Pedal-Pi, Simple Programmable Guitar Pedal

For several years, [Ray] and [Anna], the team behind ElectroSmash, have been smashing audio electronics and churning out some sweet DIY audio gear. This time around, they’ve built Pedal-Pi — a simple programmable guitar pedal based around the Raspberry-Pi Zero. It is aimed at hackers, programmers and musicians who want to experiment with sounds and learn about digital audio. A lot of effort has gone in to documenting the whole project. Circuit analysis, a detailed BoM, programming, assembly and background information on related topics are all covered on their Forum.

The hardware is split in to three parts. On the input, a MCP6002 rail-to-rail op-amp amplifies and filters the analog waveform and then a MCP3202 ADC digitizes it to a 12-bit signal. The Pi-Zero then does all of the DSP, creating effects such as distortion, fuzz, delay, echo and tremolo among others. The Pi-Zero generates a dual PWM signal, which is combined and filtered before being presented at the output. The design is all through hole and the handy assembly guide can be useful for novices during assembly.  The code examples include a large number of pedal effects, and if you are familiar with C, then there’s enough information available to help you write your own effects.

Even if you don’t plan on building one, technical background such as the Basics of Audio DSP in C for Raspberry Pi Zero, Using MCP3202 ADC with Raspberry Pi Zero and PWM Audio on Raspberry Pi Zero ought to make for interesting reading. Check out the video after the break detailing the build.

If you’d like to check out some of their earlier work, check out 1WAMP, an Open Hardware Guitar Amplifier and pedalSHIELD, an opensource Arduino Guitar Pedal.

26 thoughts on “Pedal-Pi, Simple Programmable Guitar Pedal

    1. The standard bcm2835 are used to read the guitar and generate the output, so you have access to the raw data to to your own dsp.

      The aim was to learn how to build functional harware from easy-to-find throughole parts, and in the software side to generate effects ( distortion, fuzz, delay, echo, etc) understanding how they work.

      So it does not support dsp pluggings, we did not work in that direction yet ;)

      1. well write some device drivers and there’s a whole host of existing OSS audio effects software and even guitar effects software that becomes available. You could probably clone and edit some I2S kernel modules to get it working quickly, also i’d get rid of the dual PWM output and just go for any old I2S DAC.

      1. Very nice!
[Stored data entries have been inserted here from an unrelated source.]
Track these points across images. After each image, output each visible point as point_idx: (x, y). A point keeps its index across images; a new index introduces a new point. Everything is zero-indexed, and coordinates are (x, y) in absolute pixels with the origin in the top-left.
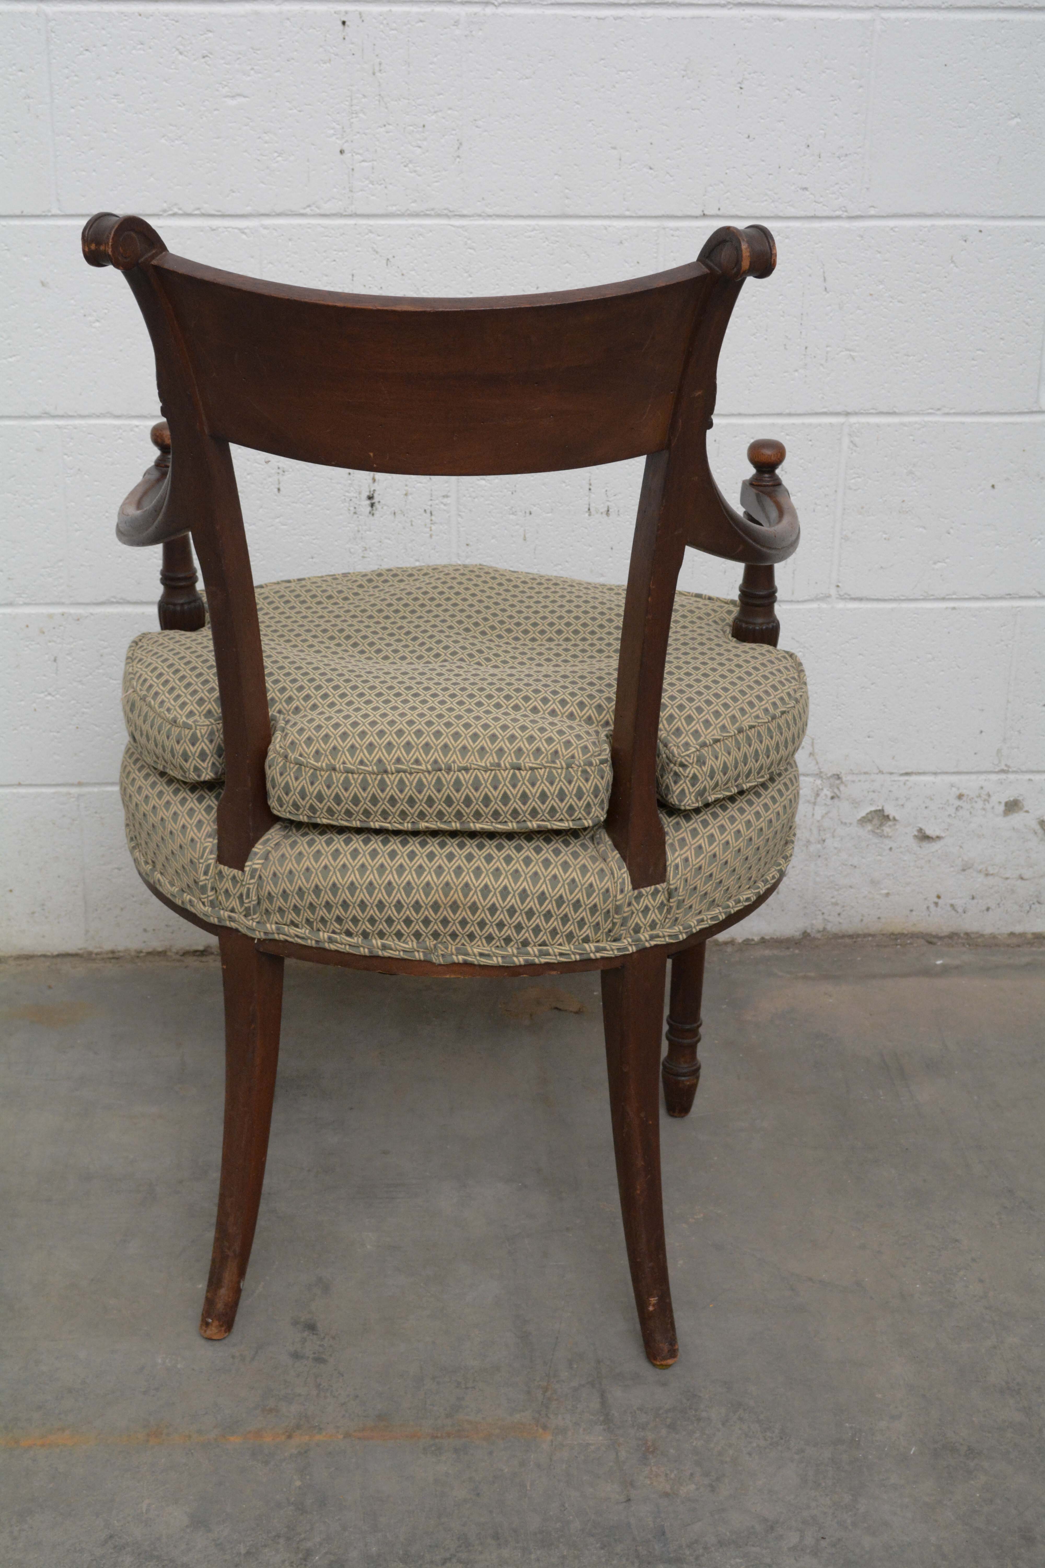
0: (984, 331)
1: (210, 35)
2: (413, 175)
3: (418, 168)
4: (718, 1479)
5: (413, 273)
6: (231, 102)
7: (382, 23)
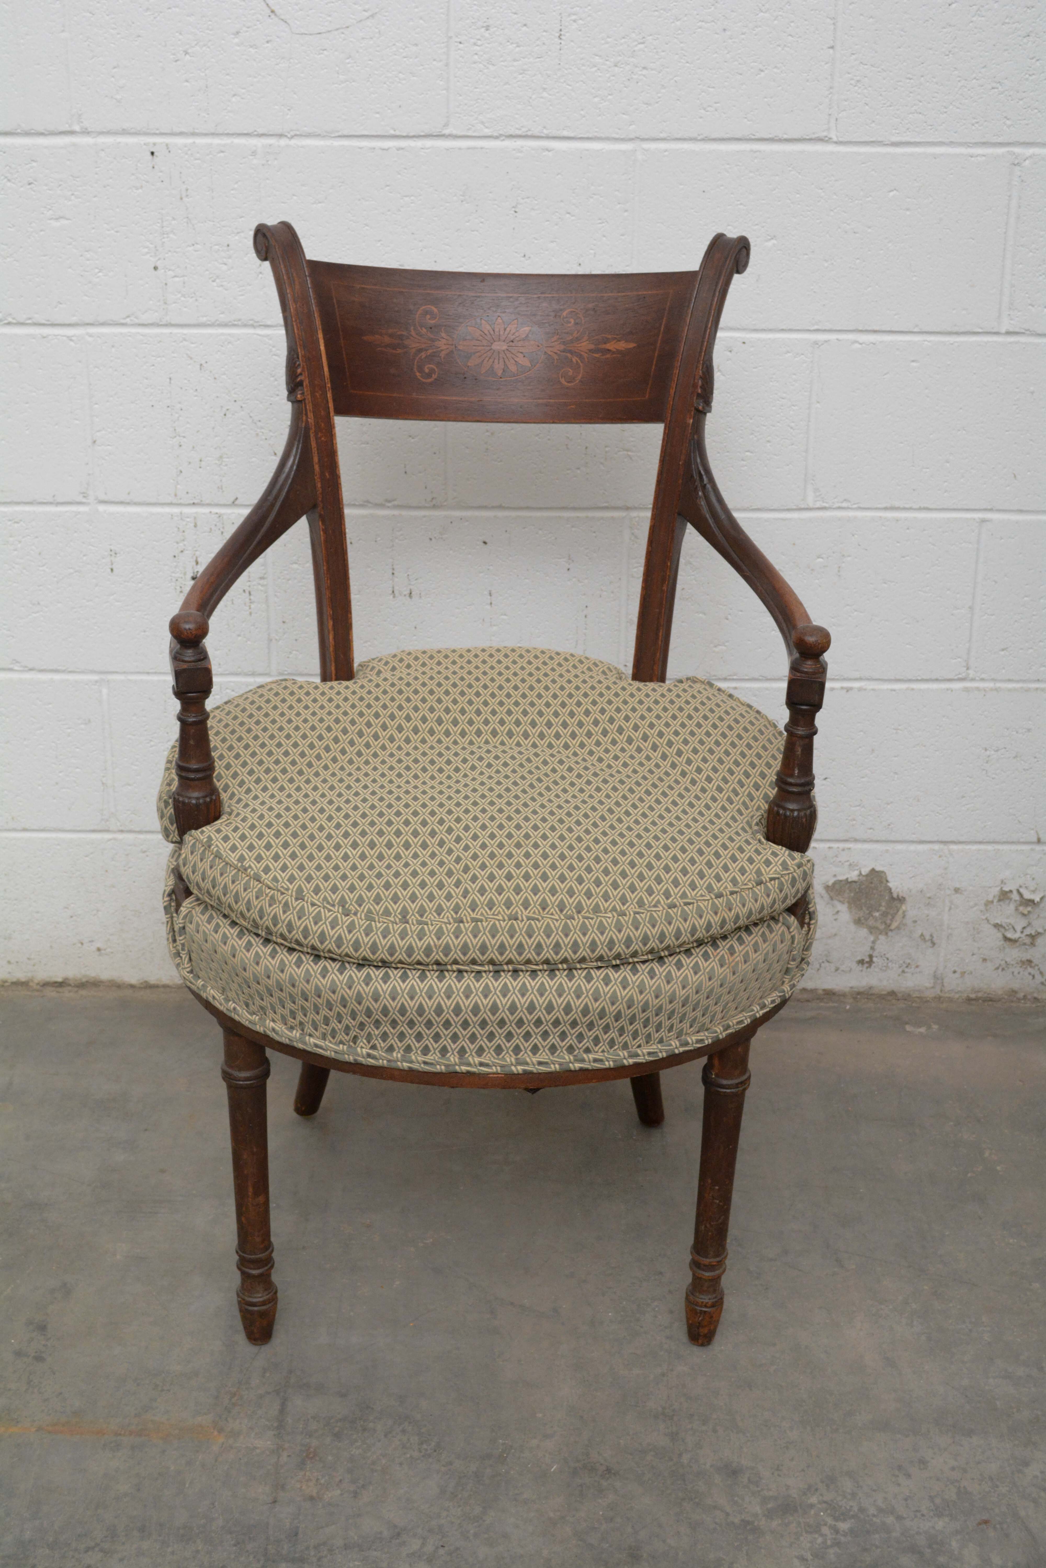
0: (752, 434)
1: (34, 164)
2: (220, 289)
3: (224, 283)
4: (363, 1486)
5: (224, 377)
6: (55, 224)
7: (187, 154)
I also like that you used a pic instead of an entire raspi. An os booting computer is really overkill for such a project. I wonder how long the pi takes to boot to a usable pedal. Yours seems instant. Great job!

      1. Neat project! In a similar vein, Qu-Bit did a Eurorack synth module based on a full-sized Pi, called the Nebulae (it’s now discontinued though).

        If you’re just unplugging the Pi without doing a shutdown command prior, you’re begging for trouble (i.e. the SD card corruption mentioned above). I would suggest implementing some kind of three finger salute — e.g. pressing all three switches for two seconds issues a shutdown command to Raspbian.

  1. Yes, the basic idea was to do something similar to the arduino pedalSHIELD projects we did before, with some changes in the hardware (spi adc) and new codes (using bcm2835 libraries).
    With Raspberry you can benefit from (virtually) unlimited memory and super high speed processing, cheap boards.. . If you are into software development there are plenty of options: rtos, baremetal, etc.

  2. The thing about these pedal projects is you get plenty of dead-simple code examples like echo, reverb, distortion, but no one’s sharing stuff like a good resonant lowpass filter which sounds musical and behaves at all possible settings and inputs. The teensy audio library (which is excellent, thanks Paul!) is a good example of this. The included lowpass implementation misbehaves at minimum resonance and minimum cutoff, breaking into what sounds like chaos (nasty loud white noise). It also is incapable of self-oscillation.

    1. Raspberry Pi is able to read the ADC using the SPI bus as a sample rate at least 40KHz, that is around 25uS, then you have the DSP which is extremely fast (the Pi Zero is a beast) – lets say another 10uS – and then you have to write back into PWM that has a refresh rate is 150KHz region (6us). At the end of the day you will have 25 + 10 + 6 = 50uS approx. which is below the ms region and not noticeable unless you pay extreme attention.